A maioria dos partidos políticos e instituições políticas irão retoricamente atrás das empresas petrolíferas,mas evitarão tomar qualquer medida significativa para ajudar os países menos desenvolvidos com uma parte dos enormes lucros dessas companhias, ressaltou o professor. A especialista Anuradha Mittal, do Instituto Oakland, disse que a fome e a pobreza nas nações pobres é realmente um paradoxo em um mundo de abundância. “A última proposta da ONU para que as nações petrolíferas destinem apenas US$ 0,10 por barril ao desenvolvimento da infra-estrutura nos países menos desenvolvidos é uma tentativa de abordar as desigualdades de crescimento. Entretanto, é preciso ter cautela por causa dos antecedentes”, afirmou.
Nos anos 70, os 22 países mais ricos se comprometeram diante da Assembléia Geral da ONU destinar 0,7% de seu produto interno bruto à assistência para o desenvolvimento, mas somente cinco cumpriram esse objetivo: Noruega, Dinamarca, Suécia, Holanda e Luxemburgo. Segundo Mittal, os Estados Unidos, que gastam 0,1% de seu PIB em assistência, nem mesmo estabeleceu um prazo para alcançar o objetivo da ONU ou estabelecer metas para objetivos intermediários, colocando esse país em último entre as 22 principais nações. Além disso, a ajuda como fração da renda de um país rico não é uma medida significativa do adequado dos fluxos de assistência. “Seria muito melhor estimar as necessidades de ajuda começando pelo receptor, com um modelo significativo de como a assistência afeta o desenvolvimento”, acrescentou.

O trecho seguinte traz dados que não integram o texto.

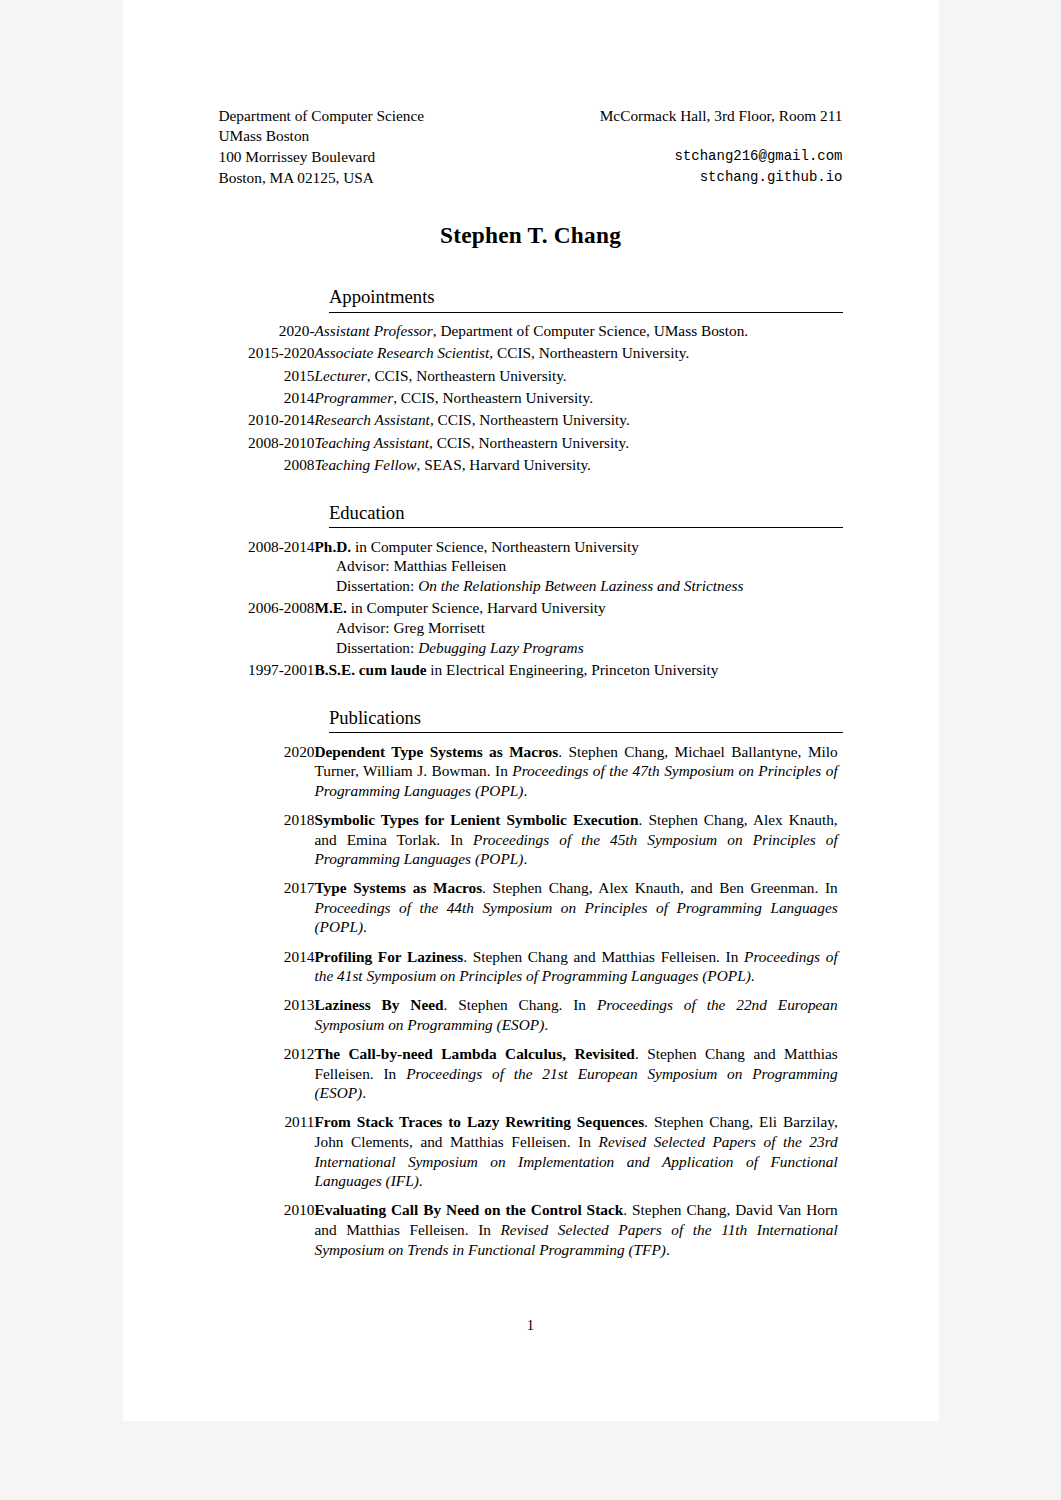| Department of Computer Science | McCormack Hall, 3rd Floor, Room 211 |
| UMass Boston | |
| 100 Morrissey Boulevard | stchang216@gmail.com |
| Boston, MA 02125, USA | stchang.github.io |
Stephen T. Chang
Appointments
| 2020- | Assistant Professor , Department of Computer Science, UMass Boston. |
| 2015-2020 | Associate Research Scientist , CCIS, Northeastern University. |
| 2015 | Lecturer , CCIS, Northeastern University. |
| 2014 | Programmer , CCIS, Northeastern University. |
| 2010-2014 | Research Assistant , CCIS, Northeastern University. |
| 2008-2010 | Teaching Assistant , CCIS, Northeastern University. |
| 2008 | Teaching Fellow , SEAS, Harvard University. |
Education
| 2008-2014 | Ph.D. in Computer Science, Northeastern University Advisor: Matthias Felleisen Dissertation: On the Relationship Between Laziness and Strictness |
| 2006-2008 | M.E. in Computer Science, Harvard University Advisor: Greg Morrisett Dissertation: Debugging Lazy Programs |
| 1997-2001 | B.S.E. cum laude in Electrical Engineering, Princeton University |
Publications
| 2020 | Dependent Type Systems as Macros . Stephen Chang, Michael Ballantyne, Milo Turner, William J. Bowman. In Proceedings of the 47th Symposium on Principles of Programming Languages (POPL) . |
| 2018 | Symbolic Types for Lenient Symbolic Execution . Stephen Chang, Alex Knauth, and Emina Torlak. In Proceedings of the 45th Symposium on Principles of Programming Languages (POPL) . |
| 2017 | Type Systems as Macros . Stephen Chang, Alex Knauth, and Ben Greenman. In Proceedings of the 44th Symposium on Principles of Programming Languages (POPL) . |
| 2014 | Profiling For Laziness . Stephen Chang and Matthias Felleisen. In Proceedings of the 41st Symposium on Principles of Programming Languages (POPL) . |
| 2013 | Laziness By Need . Stephen Chang. In Proceedings of the 22nd European Symposium on Programming (ESOP) . |
| 2012 | The Call-by-need Lambda Calculus, Revisited . Stephen Chang and Matthias Felleisen. In Proceedings of the 21st European Symposium on Programming (ESOP) . |
| 2011 | From Stack Traces to Lazy Rewriting Sequences . Stephen Chang, Eli Barzilay, John Clements, and Matthias Felleisen. In Revised Selected Papers of the 23rd International Symposium on Implementation and Application of Functional Languages (IFL) . |
| 2010 | Evaluating Call By Need on the Control Stack . Stephen Chang, David Van Horn and Matthias Felleisen. In Revised Selected Papers of the 11th International Symposium on Trends in Functional Programming (TFP) . |
1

No entanto, em um informe destinado à próxima sessão da Assembléia Geral que acontecerá em setembro, o secretário-geral da ONU, Kofi Annan, disse que, apesar da melhoria do desempenho econômico, “a pobreza extrema parece estar diminuindo em pouquíssimos Países Menos Desenvolvidos, e aumentado em muitos. Em uma reversão sem precedentes das tendências históricas, a expectativa de vida está diminuindo em vários Países Menos Desenvolvidos, majoritariamente afetados pelo HIV/aids (síndrome da deficiência imunológica humana) e pelos conflitos civis”, acrescentou Annan.

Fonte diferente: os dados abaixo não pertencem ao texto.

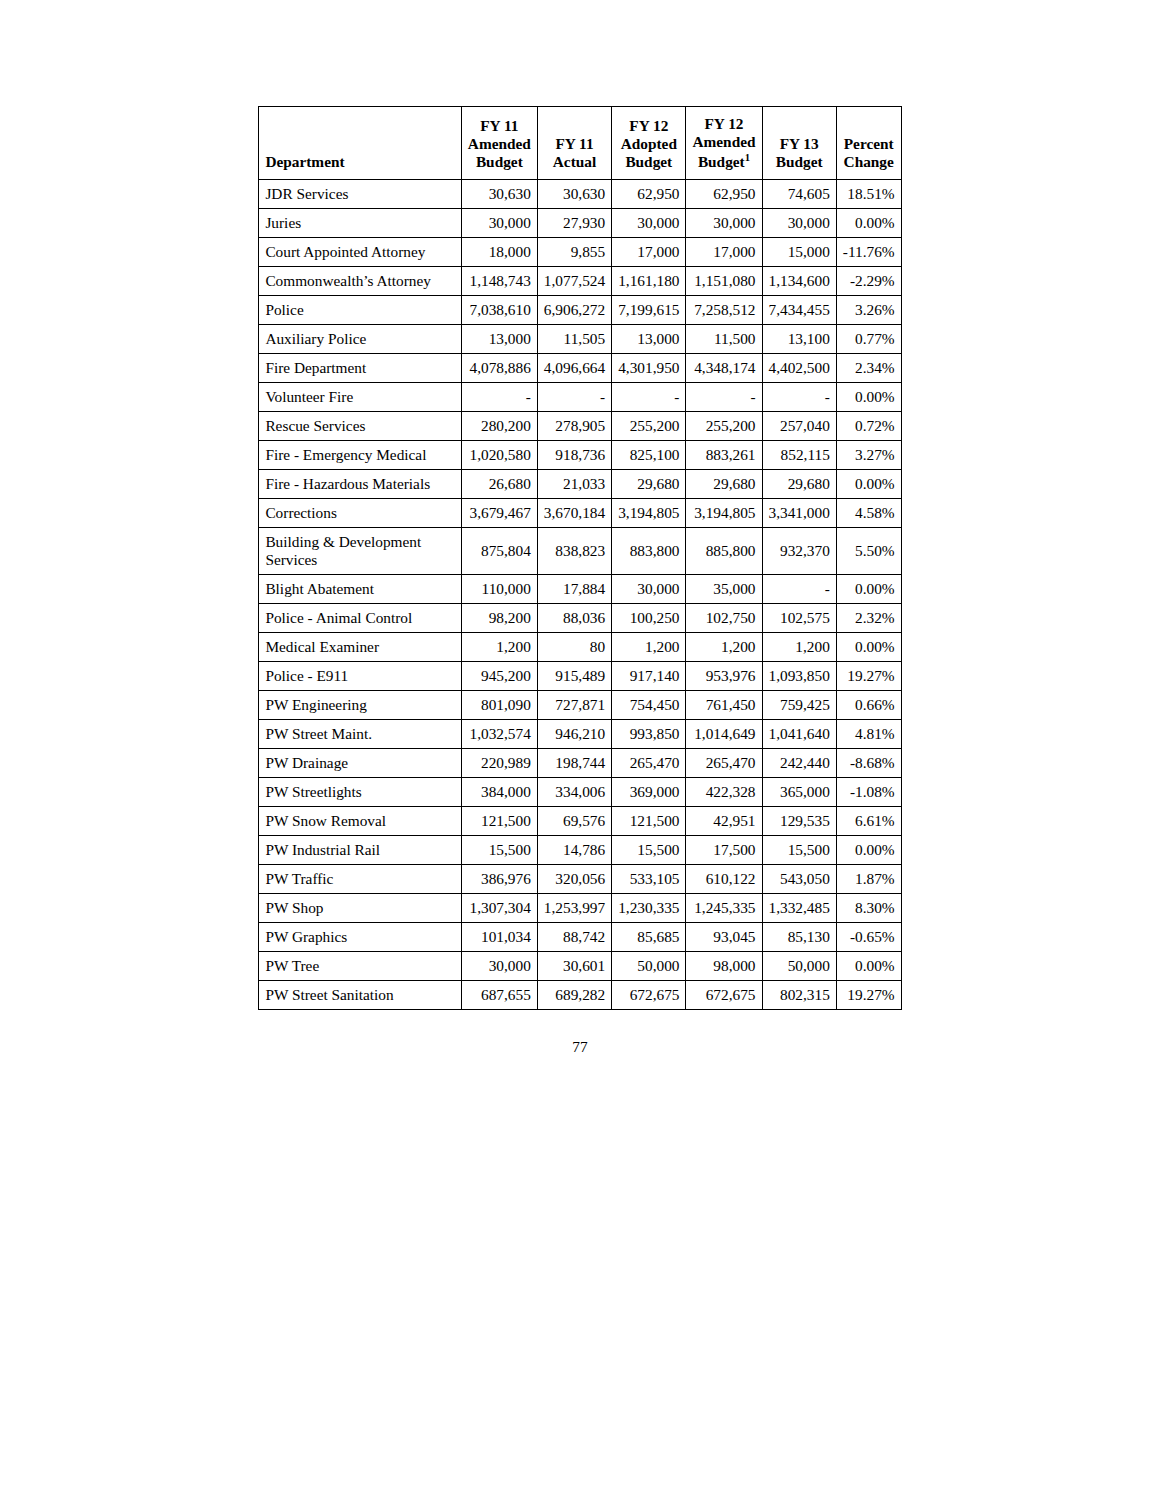| Department | FY 11 Amended Budget | FY 11 Actual | FY 12 Adopted Budget | FY 12 Amended Budget 1 | FY 13 Budget | Percent Change |
| --- | --- | --- | --- | --- | --- | --- |
| JDR Services | 30,630 | 30,630 | 62,950 | 62,950 | 74,605 | 18.51% |
| Juries | 30,000 | 27,930 | 30,000 | 30,000 | 30,000 | 0.00% |
| Court Appointed Attorney | 18,000 | 9,855 | 17,000 | 17,000 | 15,000 | -11.76% |
| Commonwealth’s Attorney | 1,148,743 | 1,077,524 | 1,161,180 | 1,151,080 | 1,134,600 | -2.29% |
| Police | 7,038,610 | 6,906,272 | 7,199,615 | 7,258,512 | 7,434,455 | 3.26% |
| Auxiliary Police | 13,000 | 11,505 | 13,000 | 11,500 | 13,100 | 0.77% |
| Fire Department | 4,078,886 | 4,096,664 | 4,301,950 | 4,348,174 | 4,402,500 | 2.34% |
| Volunteer Fire | - | - | - | - | - | 0.00% |
| Rescue Services | 280,200 | 278,905 | 255,200 | 255,200 | 257,040 | 0.72% |
| Fire - Emergency Medical | 1,020,580 | 918,736 | 825,100 | 883,261 | 852,115 | 3.27% |
| Fire - Hazardous Materials | 26,680 | 21,033 | 29,680 | 29,680 | 29,680 | 0.00% |
| Corrections | 3,679,467 | 3,670,184 | 3,194,805 | 3,194,805 | 3,341,000 | 4.58% |
| Building & Development Services | 875,804 | 838,823 | 883,800 | 885,800 | 932,370 | 5.50% |
| Blight Abatement | 110,000 | 17,884 | 30,000 | 35,000 | - | 0.00% |
| Police - Animal Control | 98,200 | 88,036 | 100,250 | 102,750 | 102,575 | 2.32% |
| Medical Examiner | 1,200 | 80 | 1,200 | 1,200 | 1,200 | 0.00% |
| Police - E911 | 945,200 | 915,489 | 917,140 | 953,976 | 1,093,850 | 19.27% |
| PW Engineering | 801,090 | 727,871 | 754,450 | 761,450 | 759,425 | 0.66% |
| PW Street Maint. | 1,032,574 | 946,210 | 993,850 | 1,014,649 | 1,041,640 | 4.81% |
| PW Drainage | 220,989 | 198,744 | 265,470 | 265,470 | 242,440 | -8.68% |
| PW Streetlights | 384,000 | 334,006 | 369,000 | 422,328 | 365,000 | -1.08% |
| PW Snow Removal | 121,500 | 69,576 | 121,500 | 42,951 | 129,535 | 6.61% |
| PW Industrial Rail | 15,500 | 14,786 | 15,500 | 17,500 | 15,500 | 0.00% |
| PW Traffic | 386,976 | 320,056 | 533,105 | 610,122 | 543,050 | 1.87% |
| PW Shop | 1,307,304 | 1,253,997 | 1,230,335 | 1,245,335 | 1,332,485 | 8.30% |
| PW Graphics | 101,034 | 88,742 | 85,685 | 93,045 | 85,130 | -0.65% |
| PW Tree | 30,000 | 30,601 | 50,000 | 98,000 | 50,000 | 0.00% |
| PW Street Sanitation | 687,655 | 689,282 | 672,675 | 672,675 | 802,315 | 19.27% |
77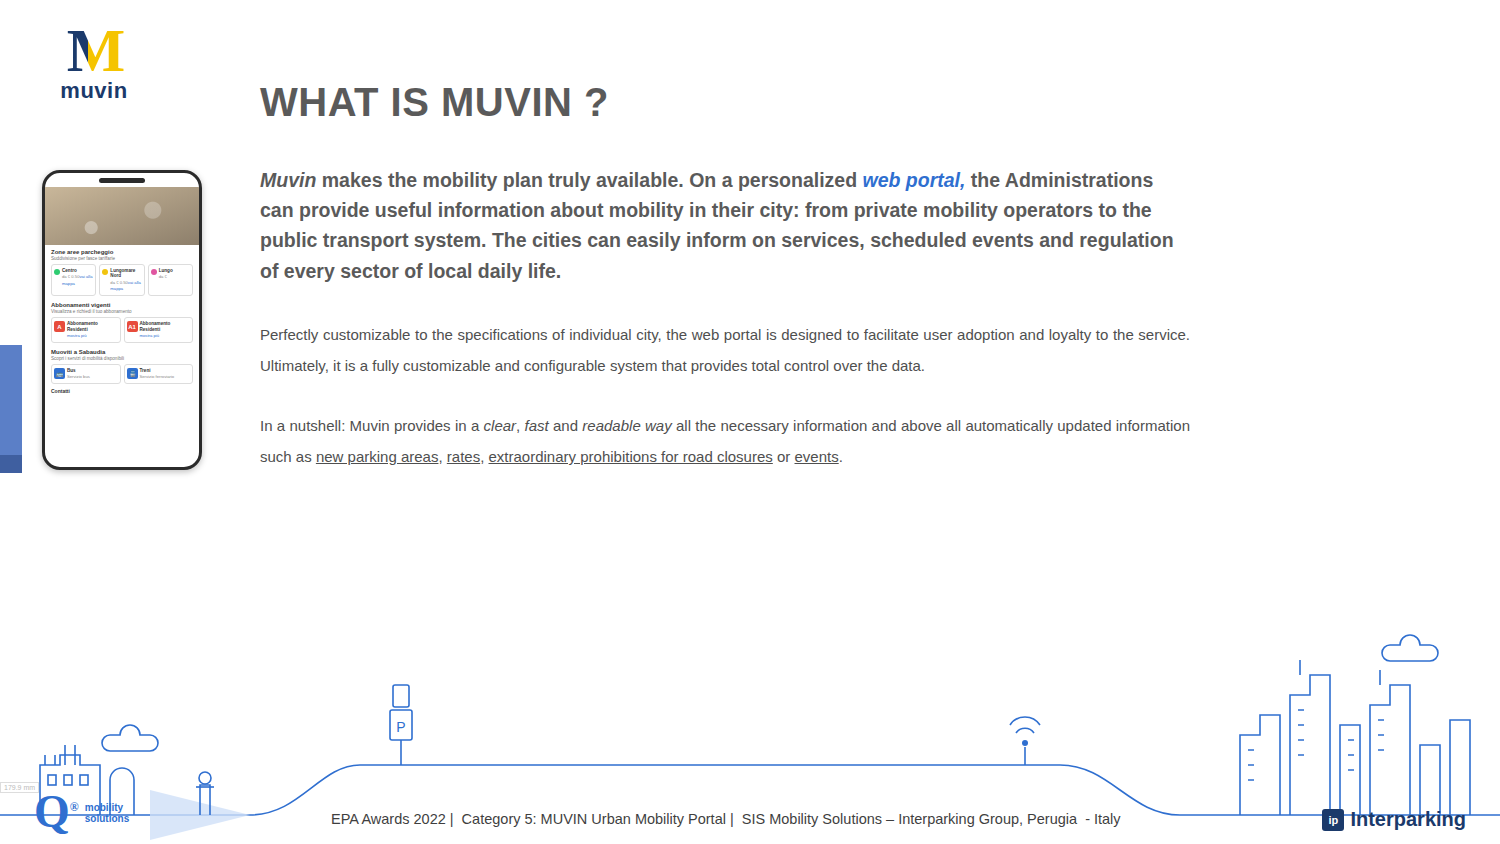M
muvin
WHAT IS MUVIN ?
Zone aree parcheggio
Suddivisione per fasce tariffarie
Centro da € 0.50 vai alla mappa
Lungomare Nord da € 0.50 vai alla mappa
Lungo da €
Abbonamenti vigenti
Visualizza e richiedi il tuo abbonamento
A Abbonamento Residenti mostra più
A1 Abbonamento Residenti mostra più
Muoviti a Sabaudia
Scopri i servizi di mobilità disponibili
🚌 Bus Servizio bus
🚆 Treni Servizio ferroviario
Contatti
Muvin makes the mobility plan truly available. On a personalized web portal, the Administrations can provide useful information about mobility in their city: from private mobility operators to the public transport system. The cities can easily inform on services, scheduled events and regulation of every sector of local daily life.
Perfectly customizable to the specifications of individual city, the web portal is designed to facilitate user adoption and loyalty to the service. Ultimately, it is a fully customizable and configurable system that provides total control over the data.
In a nutshell: Muvin provides in a clear, fast and readable way all the necessary information and above all automatically updated information such as new parking areas, rates, extraordinary prohibitions for road closures or events.
P
179.9 mm
Q®
mobility
solutions
EPA Awards 2022 | Category 5: MUVIN Urban Mobility Portal | SIS Mobility Solutions – Interparking Group, Perugia - Italy
ip Interparking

O secretário-geral também destacou que a mudança climática surge como “um novo desafio para o desenvolvimento sustentável dos Países Menos Desenvolvidos, em particular os africanos e as ilhas pequenas”. Preparado pela Conferência das Nações Unidas sobre Comércio e Desenvolvimento, o documento de 27 páginas indica que a maioria dos Países Menos Desenvolvidos está afetada por muitos fatores: debilidades estruturais de suas economias; limitada capacidade humana, técnica, comercial e produtiva; infra-estrutura inadequada e uma dívida externa insustentável.